**EXCERPTED TEXT:**
—————
Just as classroom and homework look different than what you are used to, so does our grading system this year.

How are students graded? You don’t have tests??

This is the biggest question I get. Again, not entirely true, there are tests they’re just a different style. I like to think of them as “assessments” rather than “tests.” Students are graded based on the number of units they master. Each term has between 4 and 5 Units. Mastery is considered an 80% or better.  To master a unit a student must complete all tests at an 80% or better. They also must complete all work in their coursepack associated with the unit. An example of how grading works is shown below:

If a student were to master:
4 units= A
3 units = B
2 units = C
1 unit = D

Mastery of Units counts for 50% of their overall grade. Grade breakdown as follows:
Mastery of Unit = 60%
Critical Readings and IL’s = 10%
In Class Weekly Projects = 20%
CE Quizzes/MLQs = 10%

Remember those quizzes they take after each lecture at home? They have to get an 80% or better on all of those within a unit to sit for a mastery test. They may take the mastery test online when they are ready, or if they prefer they may take a paper-based one in class or after school. Most students prefer it online as there is no time limit.

So you see your child will not have an “average.” In fact their grade can change at any point during the term, right up until the day grades close. They may redo and retake anything they wish until they achieve mastery. 

What do assessments look like? Can they use their note?

Yes they can use their notes! I want them to use their notes!! History as a discipline is not about memorizing facts and dates but rather synthesizing information and using it to create coherent arguments about the past. For their “assessments” students are asked to identify and define a number of people, places and dates from the unit explaining their importance. They choose a number off a larger list that they feel they can write about best. Finally they must write an essay that pulls all the information together and requires them to use all their information to create a solid thesis statement and back it up with facts and details. So they can’t really cheat since each test is different and I absolutely want them to use their notes, there is no sense in having all this information if they don’t know what any of it means in the “big picture.” If they have to redo an assessment because they did not master it, we would sit together first and look at their essay argument and how it could be more coherent.

If you have any further questions (and I’m sure you do because this is very confusing at first), please feel free to contact me here at the school at 781.937.8233. You can also email me at or contact me via Schoology if you would like a parent code. Finally you may may make an appointment to come and see me at the school, my door is open. If you would like to make an appointment to see the “flip” in action, I request that you give us a few weeks to adjust, and then, with the permission of the principal I would be happy to accommodate your request.

Thank you! I am looking forward to a great year!

Student Name:_____________________ Period: ______
Parent/Guardian: ___________________ Date: _______

Parent/Guardian Please initial the statements below:

___ I have read the letter (required)
___ I have watched the video (reccomended)
___ I have watched the Web Resources Video

Parent/Guardian Please initial both statements below:

___ I understand the expectations that the flipped class requires of me as a parent as 
          stated in the letter and FAQ video
___ I understand the expectations that the flipped class requires of my student as 
         stated in the letter and Student Information video
___ I understand that my child will be graded on a Mastery Based grading system

Please check one of the following:

[] We have a computer with consistent internet access at home.
—————
**DATASET:**
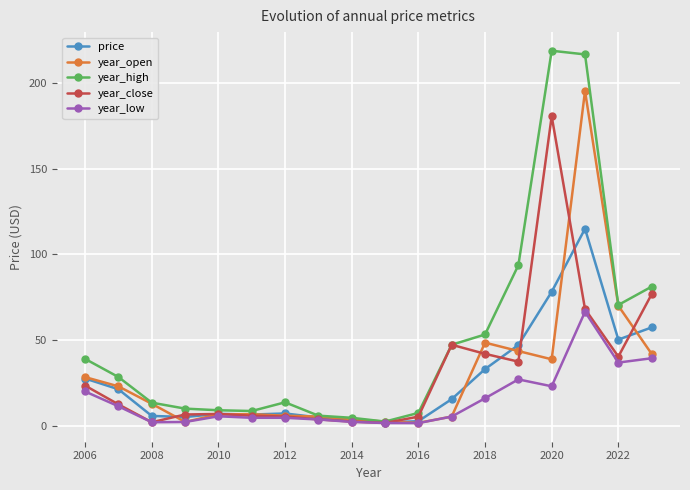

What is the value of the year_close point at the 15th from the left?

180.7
—————
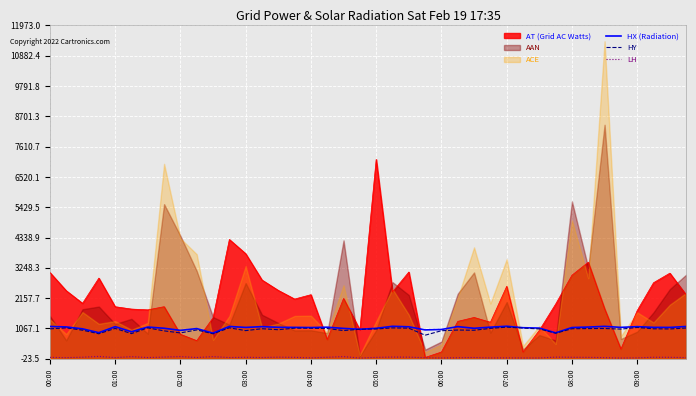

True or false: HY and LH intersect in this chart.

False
—————
**ABOUT THIS TASK:** According to the letter about flipped-class grading, what score counts as mastery? The entries have no connection to the letter about flipped-class grading.

**RESULT OF THIS TASK:** Mastery is a score of 80% or better.